Carlisle Cathedral was built on the site of an earlier church, with records telling us of a disastrous fire in around 876, when the town of Carlisle was sacked by the Danes\Vikings. The church remained in ruin for over 200 years, until William II, Rufus, William the Conqueror’s successor, took the city of Carlisle from the Scots, and financed the reconstruction of the building in 1092. Under the new Norman rulers, the city flourished, with its new castle at the North end of the city, and much emphasis on trade and religious learning.
The building of the church (it wasn’t a cathedral yet!) coincided with the Norman advance into the farther reaches of the North of England, and there are many motte and bailey castles appearing in Cumbria, Yorkshire, Lancashire and Northumberland at this time.
When Henry I succeeded his brother in 1100, rebuilding of the collegiate church was well under way, with a group of secular canons responsible for the running of the church and its lands in Carlisle. These canons, who had been the landlords since 1092, were eventually superceded by the Augustinian canons in 1123. It was during this period, that a new nave and south transept were added to the existing buildings.
In 1133, Henry I created the Diocese of Carlisle, and the church became a cathedral, still very much a work in progress at this time. The cathedral’s first Bishop was Athelwold. The creation of the Diocese of Carlisle was a tactical move on Henry’s part. The North of England, Cumberland and Northumberland were, up until the Norman invasion, an unruly border region, with the Bishop of Glasgow regularly attempting to bring Cumberland under his spiritual influence. Now that Henry had the Diocese of Carlisle in place, there was good reason to garrison the city, provide protection to the people of the region and garner support against the restless Scots.
However, it wasn’t long before the Scots flexed their military muscle, and moving south, took the city of Carlisle back under their control in 1135. It remained part of Scotland until it was taken back again in 1157 by Henry II. By this time, the cathedral had undergone more building and extension, and was a typically cruciform type ecclesiastical building.
It is via a mixture of natural disaster, civil war and rebuilding that the building we see today has come about. In 1292, the newly built choir was destroyed by fire, not being rebuilt until 1315. In 1380, the massive tower collapsed during a ‘great storm’ not only destroying itself, but also demolishing the north transept. It was rebuilt between 1400 and 1420, with more extensive building work being undertaken between 1465 and 1499. In around 1500, the Prior’s tower was built, providing fortified accommodation for the Prior Gondibour. In 1528, Prior Slee’s gatehouse was built, adding more security for the cathedral precincts along with the wall encircling the grounds.

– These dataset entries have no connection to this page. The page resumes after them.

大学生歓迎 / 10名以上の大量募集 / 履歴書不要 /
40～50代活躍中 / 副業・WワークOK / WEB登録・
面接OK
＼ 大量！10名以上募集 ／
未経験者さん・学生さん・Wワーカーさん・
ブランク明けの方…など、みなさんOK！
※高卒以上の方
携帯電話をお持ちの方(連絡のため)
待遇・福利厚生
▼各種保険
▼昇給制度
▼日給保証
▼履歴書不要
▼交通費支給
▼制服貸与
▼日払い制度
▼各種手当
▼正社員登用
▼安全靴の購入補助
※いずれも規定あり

With various armies occupying the city between 1645 and 1746, buildings were robbed of stone, demolished, used as prisons and even used to store armaments and weaponry. The Fratery, the building across the yard from the cathedral was used to store a large number of military items, including salletts, horse harnesses, breast plates, chain mail, halberds and various other implements. The windows were shuttered, and entry barred by use of draw bars secured from within.
The tower is even thought to have played a small part in the fortification of the city, with the stair tower that can be seen jutting from the very top of the tower, most likely being used as a look out with the possibility that there was also a beacon lit on the roof to warn of the advance of the Scots.

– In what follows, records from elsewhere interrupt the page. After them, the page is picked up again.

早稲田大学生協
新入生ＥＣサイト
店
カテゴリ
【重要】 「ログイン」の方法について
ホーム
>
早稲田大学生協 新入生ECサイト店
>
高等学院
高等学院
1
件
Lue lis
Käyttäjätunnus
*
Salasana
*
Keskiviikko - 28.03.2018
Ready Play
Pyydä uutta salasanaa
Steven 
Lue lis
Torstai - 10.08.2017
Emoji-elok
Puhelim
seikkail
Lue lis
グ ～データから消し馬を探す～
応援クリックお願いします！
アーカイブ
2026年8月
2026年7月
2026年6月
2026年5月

In the 1644-1646 civil war, the western portion of the nave was destroyed to make way for barracks by General Leslie. He also ordered his men to remove stone from the buildings here in order that the castle walls be repaired for the Parliamentary forces then garrisoning the city.
The cathedral was used to imprison Jacobite prisoners when the city was retaken from Bonnie Prince Charlie’s men in 1746, with dozens of his men kept secure in the nave.
The cathedral underwent major restoration between 1853 and 1856, under the watchful eye of Dean Tait, with much of the cathedral being rebuilt and modernised. Such was the extent of this rebuilding, that much of the early Norman and medieval structure has been hidden within new walls, or removed altogether.